Ismed: “Bapak nanya keadaan tim, eh Bapak tahu nomor telepon lo ngga?”
Saya : “Tahu lah seharusnya, kan waktu itu ajudan Bapak minta nomor kita berdua.”
“Tapi, kenapa Bapak ngga sms lo ya, kenapa malah sms gue? Ismed bertanya dengan nada heran.
Saya : “Iya kan sama saja Med, toh kita sekamar juga.”
“Jadi gue harus gimana nih?” tanya Ismed lagi dengan muka yang sangat serius.
“Ya sampaikan saja apa yang terjadi di dalam tim,” jawab saya dengan muka sok tenang hehehe.
Ismed: “Ok-ok baik lah kalau begitu.”
Saat itu saya tengah tiduran di atas tempat tidur,
dengan posisi badan membelakangi Ismed. Ponsel sengaja saya sembunyikan
di bawah bantal dan dalam keadaan silent, sehingga tidak terdengar suara
apapun ketika Ismed membalas sms dari Bapak Bajoeri gadungan (Saya)

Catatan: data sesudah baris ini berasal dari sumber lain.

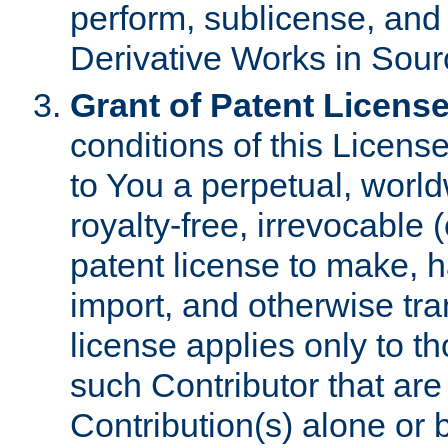
perform, sublicense, and
Derivative Works in Sour
Grant of Patent License
conditions of this Licens
to You a perpetual, worl
royalty-free, irrevocable 
patent license to make, ha
import, and otherwise tr
license applies only to t
such Contributor that are 
Contribution(s) alone or 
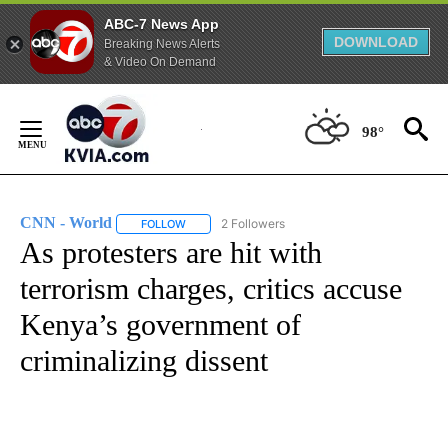
ABC-7 News App
DOWNLOAD
Breaking News Alerts
& Video On Demand
Skip
to
98°
Content
CNN - World
2 Followers
FOLLOW
FOLLOW "CNN - WORLD" TO RECEIVE NOTIFICAT
As protesters are hit with
terrorism charges, critics accuse
Kenya’s government of
criminalizing dissent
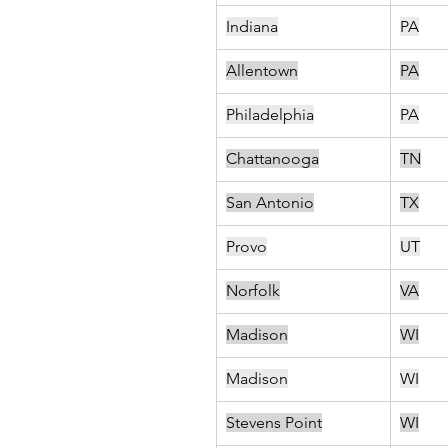
Indiana
PA
Allentown
PA
Philadelphia
PA
Chattanooga
TN
San Antonio
TX
Provo
UT
Norfolk
VA
Madison
WI
Madison
WI
Stevens Point
WI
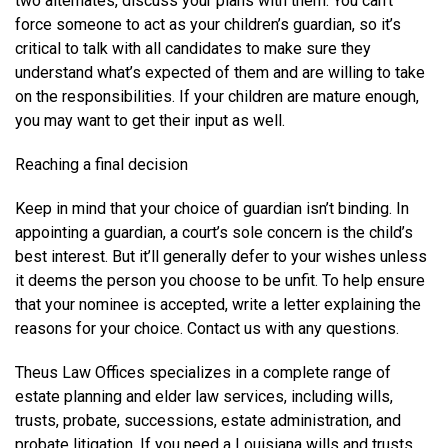
two alternates, discuss your plans with them. You can’t
force someone to act as your children’s guardian, so it’s
critical to talk with all candidates to make sure they
understand what’s expected of them and are willing to take
on the responsibilities. If your children are mature enough,
you may want to get their input as well.
Reaching a final decision
Keep in mind that your choice of guardian isn’t binding. In
appointing a guardian, a court’s sole concern is the child’s
best interest. But it’ll generally defer to your wishes unless
it deems the person you choose to be unfit. To help ensure
that your nominee is accepted, write a letter explaining the
reasons for your choice. Contact us with any questions.
Theus Law Offices specializes in a complete range of
estate planning and elder law services, including wills,
trusts, probate, successions, estate administration, and
probate litigation. If you need a Louisiana wills and trusts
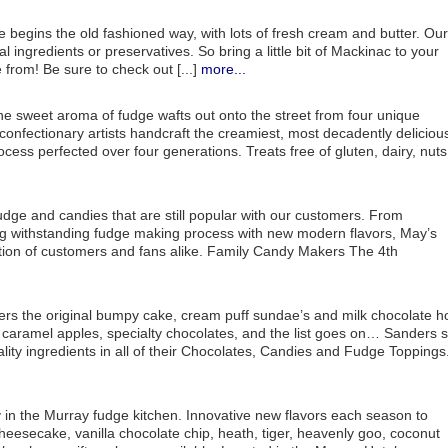
 begins the old fashioned way, with lots of fresh cream and butter. Our
al ingredients or preservatives. So bring a little bit of Mackinac to your
from! Be sure to check out [...]
more...
e sweet aroma of fudge wafts out onto the street from four unique
nfectionary artists handcraft the creamiest, most decadently deliciou
cess perfected over four generations. Treats free of gluten, dairy, nuts
dge and candies that are still popular with our customers. From
ong withstanding fudge making process with new modern flavors, May’s
ation of customers and fans alike. Family Candy Makers The 4th
ers the original bumpy cake, cream puff sundae’s and milk chocolate h
aramel apples, specialty chocolates, and the list goes on… Sanders st
ality ingredients in all of their Chocolates, Candies and Fudge Toppings
in the Murray fudge kitchen. Innovative new flavors each season to
cheesecake, vanilla chocolate chip, heath, tiger, heavenly goo, coconut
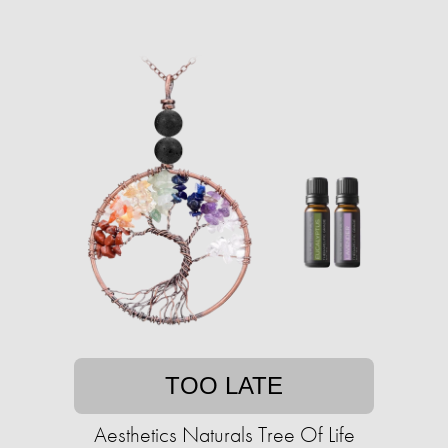
TOO LATE
Aesthetics Naturals Tree Of Life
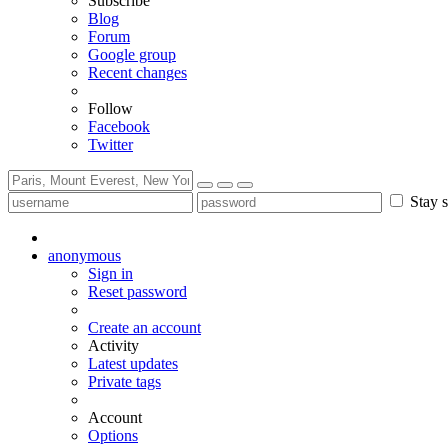
Subscribe
Blog
Forum
Google group
Recent changes
Follow
Facebook
Twitter
Stay s
anonymous
Sign in
Reset password
Create an account
Activity
Latest updates
Private tags
Account
Options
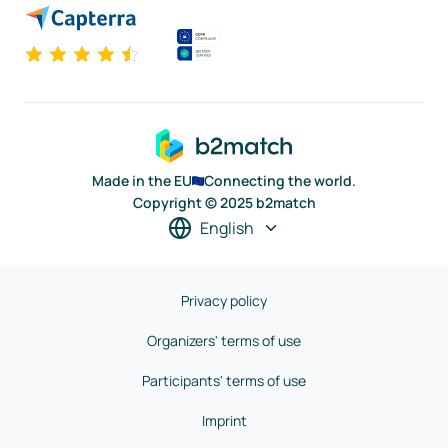
Made in the EU
Connecting the world.
Copyright © 2025 b2match
English
Privacy policy
Organizers' terms of use
Participants' terms of use
Imprint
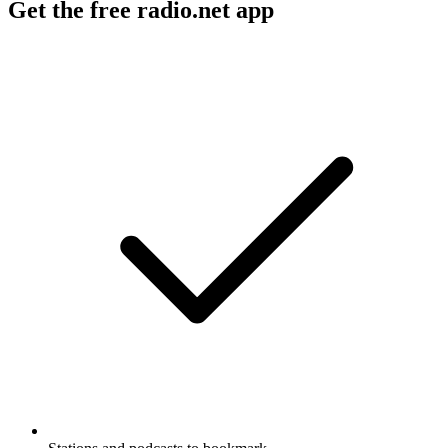
Get the free radio.net app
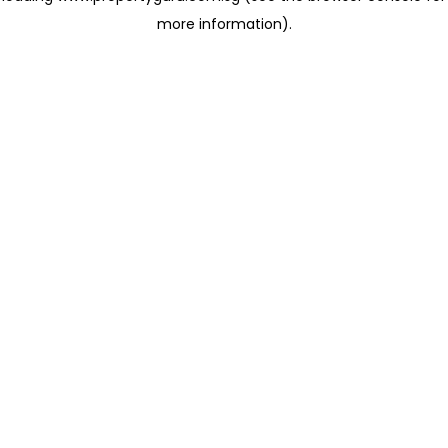
more information)
.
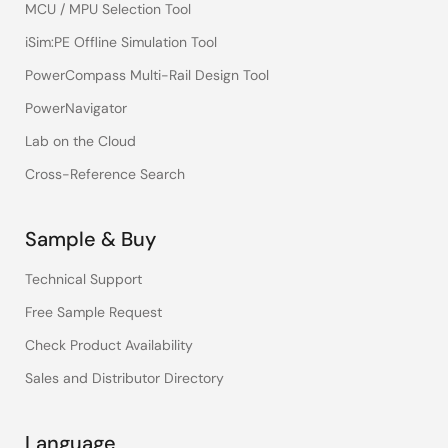
MCU / MPU Selection Tool
iSim:PE Offline Simulation Tool
PowerCompass Multi-Rail Design Tool
PowerNavigator
Lab on the Cloud
Cross-Reference Search
Sample & Buy
Technical Support
Free Sample Request
Check Product Availability
Sales and Distributor Directory
Language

tersebut. Sesekali Ismed menanyakan apa kira-kira yang harus dia jawab
atas pertanyaan dari bapak. Melihat keseriusan dia dalam menanggapi sms
tersebut, beberapa kali sukses membuat saya kram perut karena menahan
tawa.
Sesekali di malam hari menjelang tidur, Bapak (atau
saya lebih tepatnya) mengirimkan sms yang berisi wejangan atau pesan
kepada Ismed Sofyan. Dalam sms itu tidak lupa saya juga menyampaikan
agar pesan saya tersebut disampaikan kepada Bambang, dan dilanjutkan
kepada seluruh anggota tim. Dan dengan seketika Ismed pun akan langsung
menyampaikan pesan tersebut kepada saya dengan raut muka yang sangat
serius hahahaha.
Agar tidak menjadi sesuatu yang aneh dan terkesan
janggal, maka sayapun beberapa kali menyampaikan pesan tersebut kepada
seluruh pemain, di saat akhir latihan sebelum do’a penutup. Saya harus
melakukan hal tersebut agar Ismed tidak curiga dengan skenario yang saya
buat. Sejujurnya saat berbicara di depan pemain, saya harus menahan
tawa yang luar biasa, akan tetapi setidaknya memberikan semangat kepada
tim bukanlah sebuah hal yang negatif bukan..?? walau sebenarnya wejangan
tersebut berasal dari saya sendiri.
Pernah suatu ketika, saya tidak mampu menahan tawa
ketika Ismed menemui saya dengan sedikit tergopoh-gopoh dan menyampaikan
jika ada sebuah sms dari Bapak. Melihat tingkah Ismed sayapun tertawa
terbahak-bahak. Melihat saya tertawa, reaksi Ismed ketika itu adalah
marah. Dia marah karena sebagai kapten tim saya dianggap tidak serius
dalam menanggapi sms dari Bapak. Ismed menganggap saya kurang peduli
dengan perkembangan tim ini. Melihat Ismed yang marah dengan alasan
demikian, tentu membuat tawa saya semakin keras saja.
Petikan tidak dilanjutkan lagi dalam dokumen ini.